DPTAC launches revised small bus specification

GOVERNMENT NEWS NETWORK News Release (DPTAC) issued by The Government News Network on 7 November 2007

Issued on behalf of the DPTAC

This afternoon Neil Betteridge, DPTAC Chair, launched the revised Small Bus Specification at the Community Transport Association's Conference at Manchester's GMEX.

The Revised Specification is designed to harmonise standards for buses not used on local services with those used on local services by recommending they too should be low floor. The original guidance, published in 2001, recommended separate specifications for these services. DPTAC did not believe the time was right then to require industry to adopt the higher standards for buses not used on local services. However, the Committee stated its intention to publish new guidance in 2007 with a low floor specification for all small buses. This it has now done.

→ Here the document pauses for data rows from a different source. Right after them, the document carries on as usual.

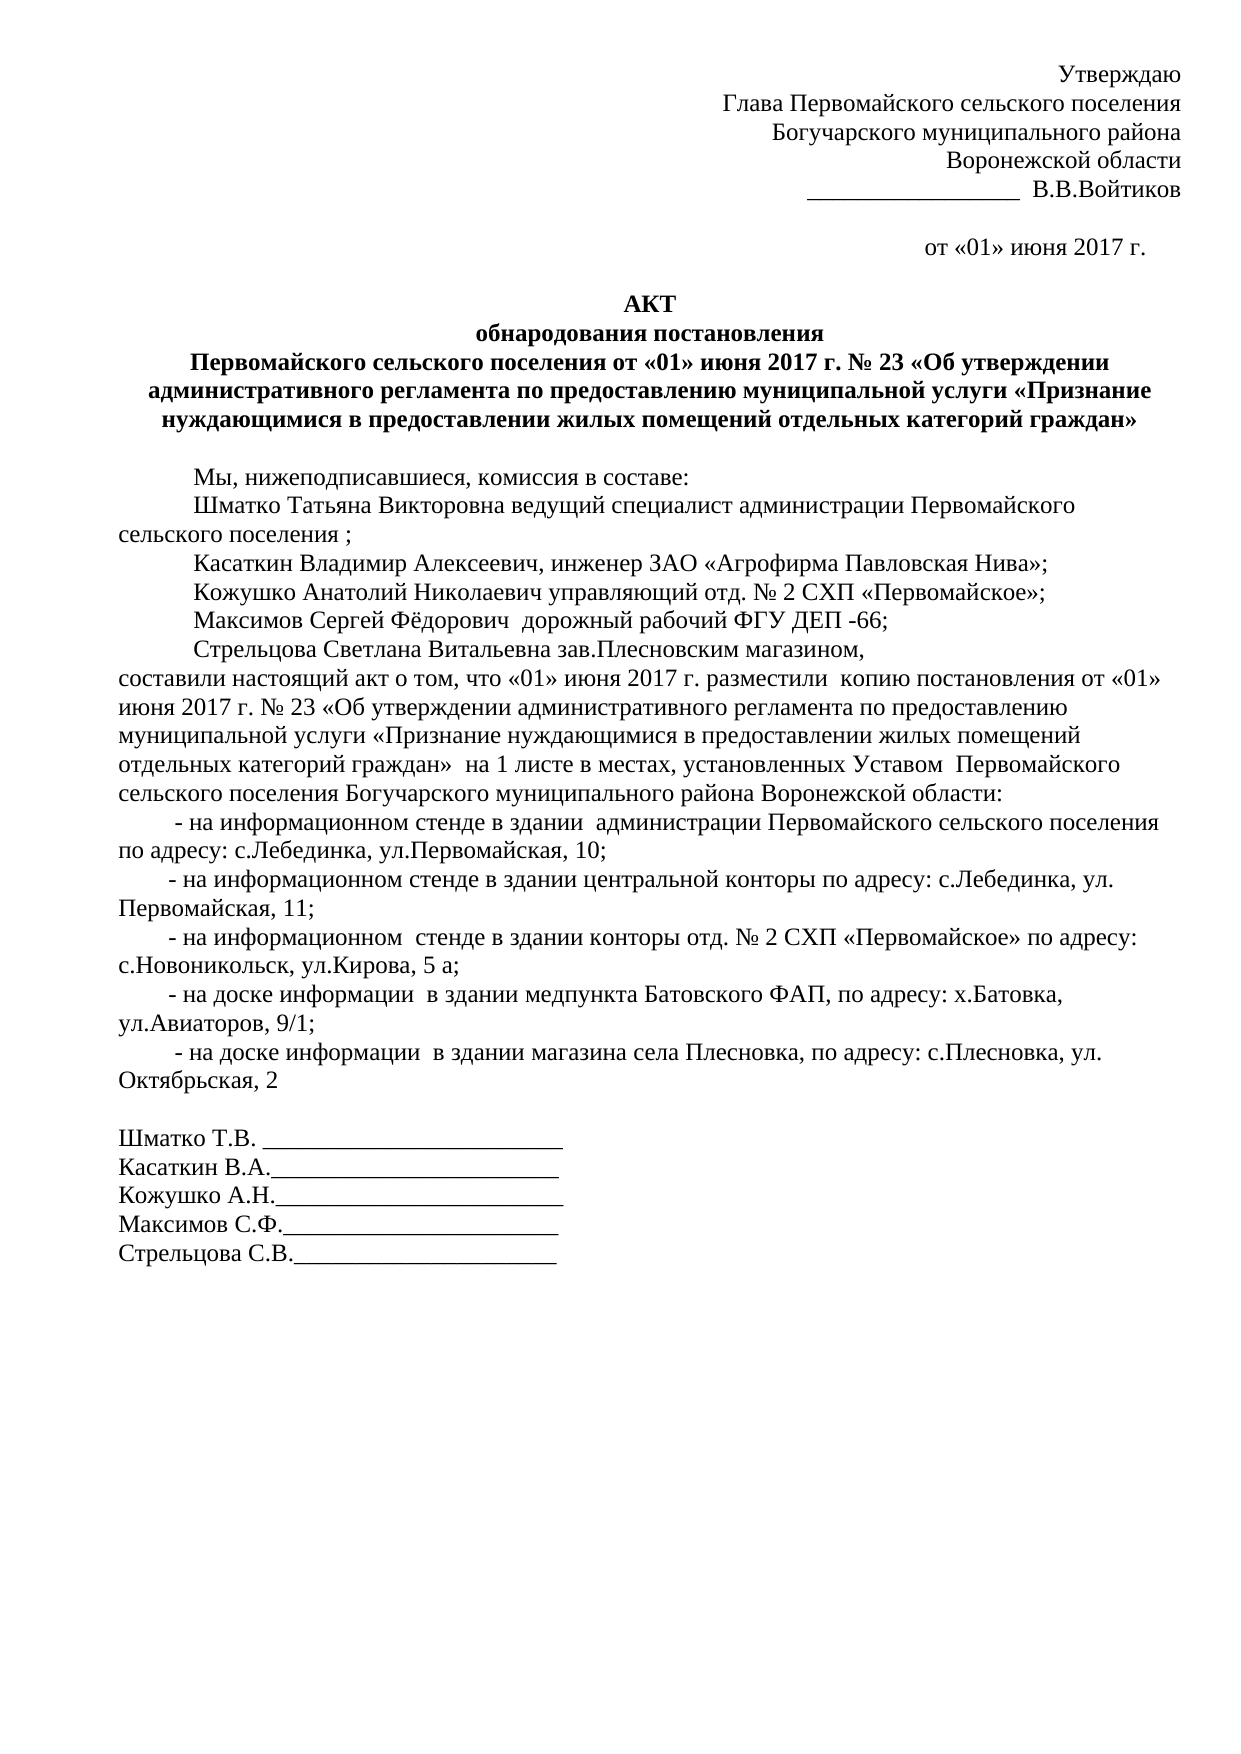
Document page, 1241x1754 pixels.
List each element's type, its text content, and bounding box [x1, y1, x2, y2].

text составили настоящий акт о том, что «01» июня 2017 г. разместили копию постановления от «01» июня 2017 г. № 23 «Об утверждении административного регламента по предоставлению муниципальной услуги «Признание нуждающимися в предоставлении жилых помещений отдельных категорий граждан» на 1 листе в местах, установленных Уставом Первомайского сельского поселения Богучарского муниципального района Воронежской области: [118, 663, 1181, 807]
text Стрельцова С.В._____________________ [118, 1238, 1181, 1267]
text Касаткин Владимир Алексеевич, инженер ЗАО «Агрофирма Павловская Нива»; [118, 548, 1181, 577]
text - на доске информации в здании медпункта Батовского ФАП, по адресу: х.Батовка, ул.Авиаторов, 9/1; [118, 979, 1181, 1037]
text Максимов С.Ф.______________________ [118, 1209, 1181, 1238]
text от «01» июня 2017 г. [118, 232, 1181, 260]
text Максимов Сергей Фёдорович дорожный рабочий ФГУ ДЕП -66; [118, 605, 1181, 634]
text - на информационном стенде в здании администрации Первомайского сельского поселения по адресу: с.Лебединка, ул.Первомайская, 10; [118, 807, 1181, 864]
text - на информационном стенде в здании конторы отд. № 2 СХП «Первомайское» по адресу: с.Новоникольск, ул.Кирова, 5 а; [118, 922, 1181, 979]
text Воронежской области [118, 145, 1181, 174]
text - на доске информации в здании магазина села Плесновка, по адресу: с.Плесновка, ул. Октябрьская, 2 [118, 1037, 1181, 1094]
text Богучарского муниципального района [118, 117, 1181, 145]
text Первомайского сельского поселения от «01» июня 2017 г. № 23 «Об утверждении административного регламента по предоставлению муниципальной услуги «Признание нуждающимися в предоставлении жилых помещений отдельных категорий граждан» [118, 347, 1181, 433]
text АКТ [118, 289, 1181, 318]
text Мы, нижеподписавшиеся, комиссия в составе: [118, 462, 1181, 490]
text Кожушко Анатолий Николаевич управляющий отд. № 2 СХП «Первомайское»; [118, 577, 1181, 605]
text Шматко Татьяна Викторовна ведущий специалист администрации Первомайского сельского поселения ; [118, 490, 1181, 548]
text Касаткин В.А._______________________ [118, 1152, 1181, 1180]
text - на информационном стенде в здании центральной конторы по адресу: с.Лебединка, ул. Первомайская, 11; [118, 864, 1181, 922]
text _________________ В.В.Войтиков [118, 174, 1181, 203]
text Стрельцова Светлана Витальевна зав.Плесновским магазином, [118, 634, 1181, 663]
text Глава Первомайского сельского поселения [118, 88, 1181, 117]
text обнародования постановления [118, 318, 1181, 347]
text Кожушко А.Н._______________________ [118, 1180, 1181, 1209]
text Утверждаю [118, 59, 1181, 88]
text Шматко Т.В. ________________________ [118, 1123, 1181, 1152]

Launching the revised specification Neil Betteridge said "The case for low floor design is a strong one. In this day and age it should be unacceptable for wheelchair users to require a lift just to board a bus. Recent research published by the Transport Research Laboratory show most disabled people, not just who use a wheelchair, found low floor buses easier to board than those fitted with a lift".

Copies of the revised specification are available free of charge from DPTAC, 4/24 Great Minster House, 76 Marsham St, SW1P 4DR or from our website http://www.dptac.gov.uk/

Notes to Editors

1. The Disabled Persons Transport Advisory Committee (DPTAC) was set up under the Transport Act of 1985 to advise Government on the transport needs of all disabled people. It has a maximum of 20 members (of whom at least half must be disabled people), representing a wide range of transport interests. Members are appointed by Ministers and are unpaid, apart from the reimbursement of expenses.